> [Stated task]:
Locate every line in the entries below that contains the string "right", and copy each of those lines out.

========

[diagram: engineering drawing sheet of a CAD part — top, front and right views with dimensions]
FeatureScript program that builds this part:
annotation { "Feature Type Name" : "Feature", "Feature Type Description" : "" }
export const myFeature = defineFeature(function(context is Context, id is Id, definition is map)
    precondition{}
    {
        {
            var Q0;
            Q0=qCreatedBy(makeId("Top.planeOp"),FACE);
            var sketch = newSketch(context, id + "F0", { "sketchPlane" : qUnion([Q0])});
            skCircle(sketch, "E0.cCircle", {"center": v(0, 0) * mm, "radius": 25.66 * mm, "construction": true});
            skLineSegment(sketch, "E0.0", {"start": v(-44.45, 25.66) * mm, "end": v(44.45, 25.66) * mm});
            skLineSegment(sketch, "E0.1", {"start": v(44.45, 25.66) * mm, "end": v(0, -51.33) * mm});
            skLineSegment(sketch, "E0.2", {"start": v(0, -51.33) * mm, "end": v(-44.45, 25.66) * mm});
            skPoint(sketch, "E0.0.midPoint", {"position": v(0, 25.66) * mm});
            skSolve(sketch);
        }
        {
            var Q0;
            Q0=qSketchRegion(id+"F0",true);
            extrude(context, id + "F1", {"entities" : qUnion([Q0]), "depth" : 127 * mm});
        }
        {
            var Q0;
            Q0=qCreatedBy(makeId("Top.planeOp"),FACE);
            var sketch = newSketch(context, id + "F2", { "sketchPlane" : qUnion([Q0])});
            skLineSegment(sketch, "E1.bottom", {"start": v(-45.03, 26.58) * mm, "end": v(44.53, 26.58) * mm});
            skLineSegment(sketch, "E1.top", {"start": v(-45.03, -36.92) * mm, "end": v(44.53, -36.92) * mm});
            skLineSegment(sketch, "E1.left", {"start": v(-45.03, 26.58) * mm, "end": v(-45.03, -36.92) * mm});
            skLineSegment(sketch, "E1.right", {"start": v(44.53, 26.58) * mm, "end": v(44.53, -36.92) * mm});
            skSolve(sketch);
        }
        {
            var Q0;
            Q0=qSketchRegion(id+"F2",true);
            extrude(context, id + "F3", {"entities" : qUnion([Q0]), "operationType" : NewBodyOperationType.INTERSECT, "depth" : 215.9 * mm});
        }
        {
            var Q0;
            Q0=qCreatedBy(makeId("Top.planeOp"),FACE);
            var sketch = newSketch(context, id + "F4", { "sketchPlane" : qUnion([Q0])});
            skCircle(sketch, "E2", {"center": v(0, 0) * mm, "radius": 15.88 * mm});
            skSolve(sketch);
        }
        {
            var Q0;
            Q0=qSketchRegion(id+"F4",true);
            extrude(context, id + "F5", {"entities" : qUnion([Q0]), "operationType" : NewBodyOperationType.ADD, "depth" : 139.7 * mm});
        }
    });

========

> [Response to this exercise]:
[diagram: engineering drawing sheet of a CAD part — top, front and right views with dimensions]
            skLineSegment(sketch, "E1.right", {"start": v(44.53, 26.58) * mm, "end": v(44.53, -36.92) * mm});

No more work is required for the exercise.